So as you know I get lots of amazing emails from my Sunday Times column every week. Just the other day a lady wrote to me and told me that she liked my column, but that she would like it more if I wrote a bit more about Jesus, and a little less about sex.
But last time I did that and wrote about a lady doing pole dancing for Jesus classes, I hurt some people’s feelings, so I’m not going to do that again.
But I now have a new favourite person writing to me regularly. I don’t know his or her name, or where they come from, but I do know this. I don’t understand a word of it. Okay maybe I get every third or fourth word, but other than that I’m in the dark over here.

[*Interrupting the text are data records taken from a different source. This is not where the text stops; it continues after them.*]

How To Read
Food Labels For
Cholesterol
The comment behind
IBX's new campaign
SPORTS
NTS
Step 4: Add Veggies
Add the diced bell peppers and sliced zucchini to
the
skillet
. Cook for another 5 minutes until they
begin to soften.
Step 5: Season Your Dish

Here’s a mail I got today. I simply copied and pasted it, no changes, no alterations, just the mail in all it’s glory.
Lmao lmfao lokl uhm mmoh smilin mama mama mama ya slowin down lol or izit ya on da beach today i dnt blame ya bt anyhow da gods have spokn mwah mwah we foreva young nd im a piscean nd we gonna take ova nw sunday ya son mmmh uhm wh!ch iz me lil eazie wana see some awesum-pisceanity-lyricly-gorjizly-fishyry-godly-aquariumisly-awsum snuff nw wit diz i say thank ya 4 all youve implantd in me wit ya writng thank ya mamma and amen.4rm emmanuel lil eazy ponkaliciouz.f.crazeee thank ya and amen mwah mwah
I think it’s from a he (maybe) and I think he’s saying he likes my column (although I could be wrong) and that he’s a pisces or maybe he’s saying I should write about fish… I can’t tell.
What I do know is that every single mail he sends me makes me smile and scratch my head a little at the same time.

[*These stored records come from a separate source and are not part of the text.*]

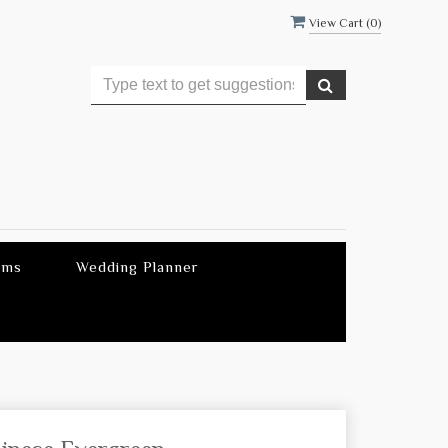
View Cart (
0
)
ems
Wedding Planner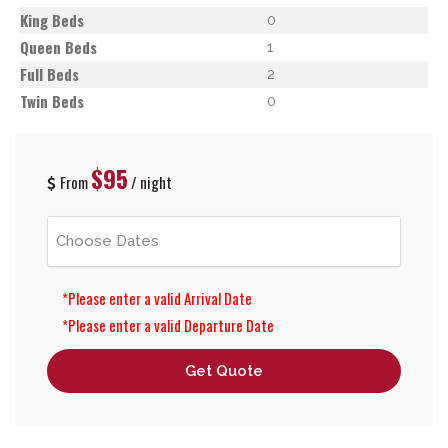
King Beds
0
Queen Beds
1
Full Beds
2
Twin Beds
0
$95
From
/ night
*Please enter a valid Arrival Date
*Please enter a valid Departure Date
Get Quote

Should we be worried about the future of our language? Probably just a little bit.
Or am I just getting old?
7 thoughts on “Or am I just getting old?”
pity the teachers that have to read essays like that!

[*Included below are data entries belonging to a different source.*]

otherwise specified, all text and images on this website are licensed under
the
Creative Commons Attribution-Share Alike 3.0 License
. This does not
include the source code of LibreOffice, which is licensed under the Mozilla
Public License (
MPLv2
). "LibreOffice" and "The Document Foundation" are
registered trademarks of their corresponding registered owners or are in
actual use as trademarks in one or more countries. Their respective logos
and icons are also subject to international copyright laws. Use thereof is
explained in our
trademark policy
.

Um … i want to say wtf … but ya …
At some point we started communicating, and society was born.
What happens next?
we should be worried, I certainly am in any case. Soon a time will come, where there will be a pile of vowels in between the couch cushions that no-one takes ownership of. scary stuff.
am loving these comments.
RV, I just found a ‘u’ stuck in that gap between the wall and the fridge. It was hanging out with a left sock.
I think he’s cottoned onto the new era of sms language way before all the rest of us. It’s just that we don’t understand him yet.
OMW… I have no idea what that was but clearly I’m too old for it as well! Urgh!